If you know the answer to one of those questions (they are just two sides of the same coin), you will have a much better idea much earlier whether any given customer is on the path to renewal.

It’s important that you not just look at this data when it’s time to ask for the renewal. You must look every month (ideally) or periodically throughout the contract term. Don’t wait until they’re ready to say No to talk them into Yes. Get them on the road to Yes much earlier.

This can feel like a lot to do with each and every customer, and you might be thinking you can only do all of this with your largest customers.

I warn you: That is a mistake.
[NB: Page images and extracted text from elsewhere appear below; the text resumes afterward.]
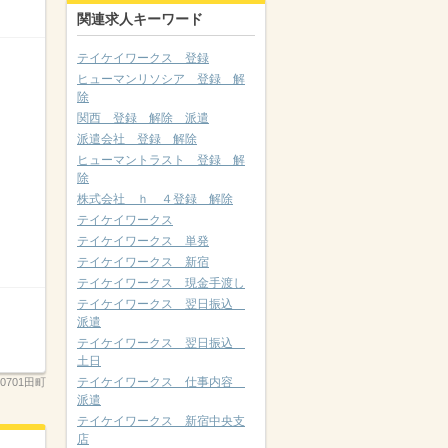
関連求人キーワード
テイケイワークス 登録
ヒューマンリソシア 登録 解
除
関西 登録 解除 派遣
派遣会社 登録 解除
ヒューマントラスト 登録 解
除
株式会社 ｈ ４登録 解除
テイケイワークス
テイケイワークス 単発
テイケイワークス 新宿
テイケイワークス 現金手渡し
テイケイワークス 翌日振込
派遣
テイケイワークス 翌日振込
土日
テイケイワークス 仕事内容
60701田町
派遣
テイケイワークス 新宿中央支
店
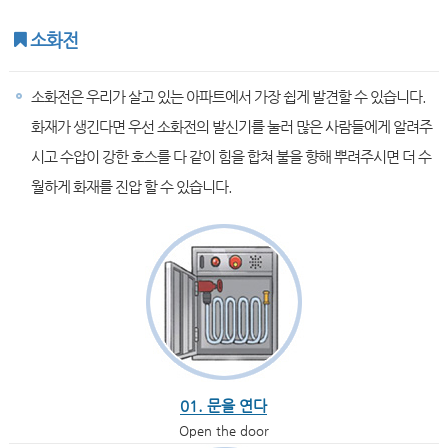
소화전
소화전은 우리가 살고 있는 아파트에서 가장 쉽게 발견할 수 있습니다.
화재가 생긴다면 우선 소화전의 발신기를 눌러 많은 사람들에게 알려주
시고 수압이 강한 호스를 다 같이 힘을 합쳐 불을 향해 뿌려주시면 더 수
월하게 화재를 진압 할 수 있습니다.
01. 문을 연다
Open the door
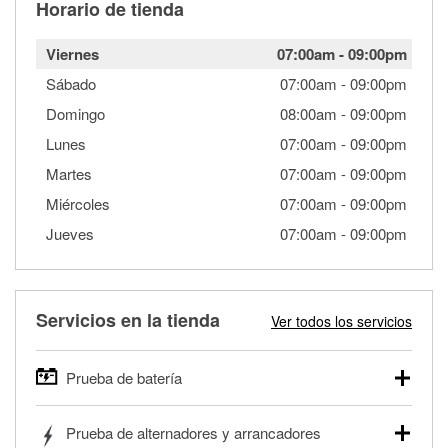
Horario de tienda
Viernes
07:00am
-
09:00pm
Sábado
07:00am
-
09:00pm
Domingo
08:00am
-
09:00pm
Lunes
07:00am
-
09:00pm
Martes
07:00am
-
09:00pm
Miércoles
07:00am
-
09:00pm
Jueves
07:00am
-
09:00pm
Servicios en la tienda
Ver todos los servicios
Prueba de batería
O'Reilly Auto Parts ofrece pruebas gratis de baterías para
Prueba de alternadores y arrancadores
autos, camionetas, SUVs, vehículos comerciales y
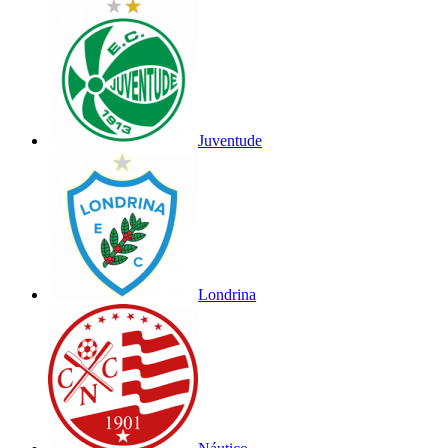
Juventude
Londrina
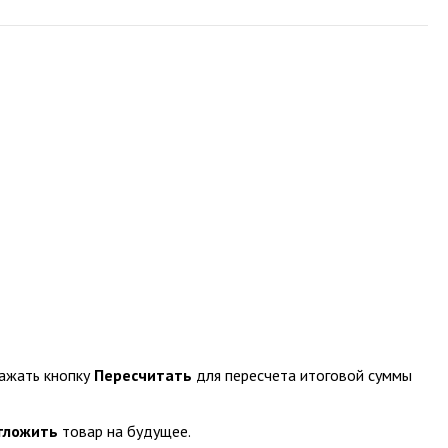
нажать кнопку
Пересчитать
для пересчета итоговой суммы
тложить
товар на будущее.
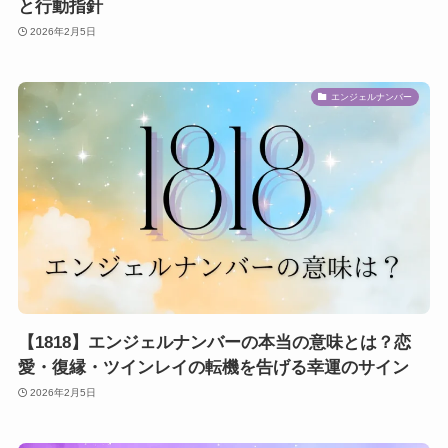
と行動指針
2026年2月5日
エンジェルナンバー
【1818】エンジェルナンバーの本当の意味とは？恋
愛・復縁・ツインレイの転機を告げる幸運のサイン
2026年2月5日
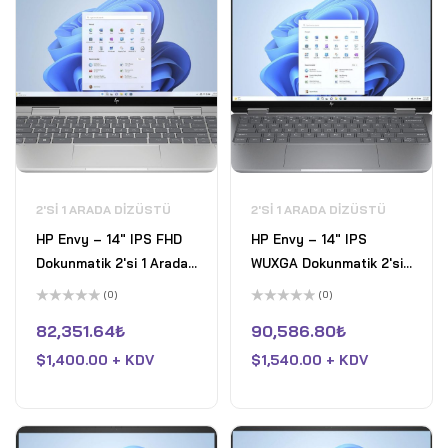
2'SI 1 ARADA DIZÜSTÜ
2'SI 1 ARADA DIZÜSTÜ
HP Envy – 14" IPS FHD
HP Envy – 14" IPS
Dokunmatik 2'si 1 Arada
WUXGA Dokunmatik 2'si 1
Laptop Intel Core 7
Arada Laptop Intel Core
(0)
(0)
150U Intel Graphics
7 155U Intel Arc
5
5
üzerinden
üzerinden
82,351.64
₺
90,586.80
₺
16GB DDR4 RAM 512GB
Graphics 16GB LPDDR5
0
0
oy
oy
Pcle SSD Win 11 Home
$
1,400.00 + KDV
RAM 1TB Pcle 4 SSD Win
$
1,540.00 + KDV
aldı
aldı
Gümüş
11 Home Meteor Gümüş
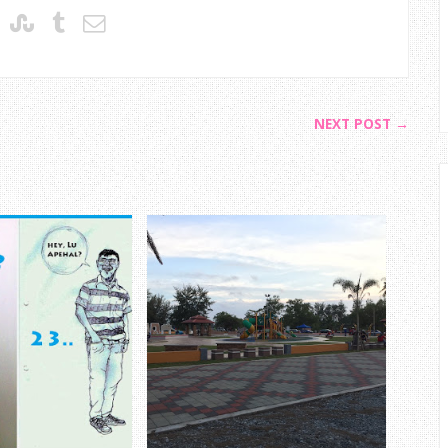
NEXT POST →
The biggest danger for non-renewal — and for large revenue losses — lies in the middle of your customer base, with those customers who matter, but still fall outside your high-attention area (e.g. your enterprise group).

There are lots of technologies available today that allow you to watch large data sets, interpret social streams and collect customer data. Even I, as an independent consultant with no staff at all, engage and monitor social streams for clients, prospects and new business opportunities. Is easier — and cheaper — than ever to scale these efforts.

Now what?

1)    Pick a question or two to ask your customers every month.

2)    Choose a set of customers with whom to engage on social networks.

3)    Ask your data analysts one of the two questions above.

Most importantly, start counting your surprise non-renewals and the number of customers at risk of non-renewal. And (this is how I deliver value to my clients) watch the numbers drop.

Tell us what you choose and how you do in the comments.

Photo Credit: .krish.Tipirneni. via Compfight cc

2 thoughts on “Three Keys to Increasing Renewals

  1. I love this post. It’s sound, fundamental advice that every recurring revenue business should follow. It’s the kind of post some people may say is “basic”, but in my experience that usually means it’s easy to forget in the heat of the battle. Fundamentals like this are worth tacking up on your wall to remind yourself daily what it takes to succeed. Thanks Jeff!

  2. Sound practical advice. I’m reminded about the old adage, “people respect what bosses inspect”. Meaning employees do what bosses “inspect” them on. Do it you get rewards. Don’t do it you get canned. You can take this to customer-supplier relationship to. The key in all of this then is knowing what it is the boss or customer expects. If you don’t know and the boss or customer fires you for not doing what they expect, and you never asked what it was they did expect, then you can only blame yourself. And don’t wait for the boss or customer to tell you what they expect. You have to ask. And candidly that is fun as it potentially builds closer relationships. Thanks for reminded us of this important concept.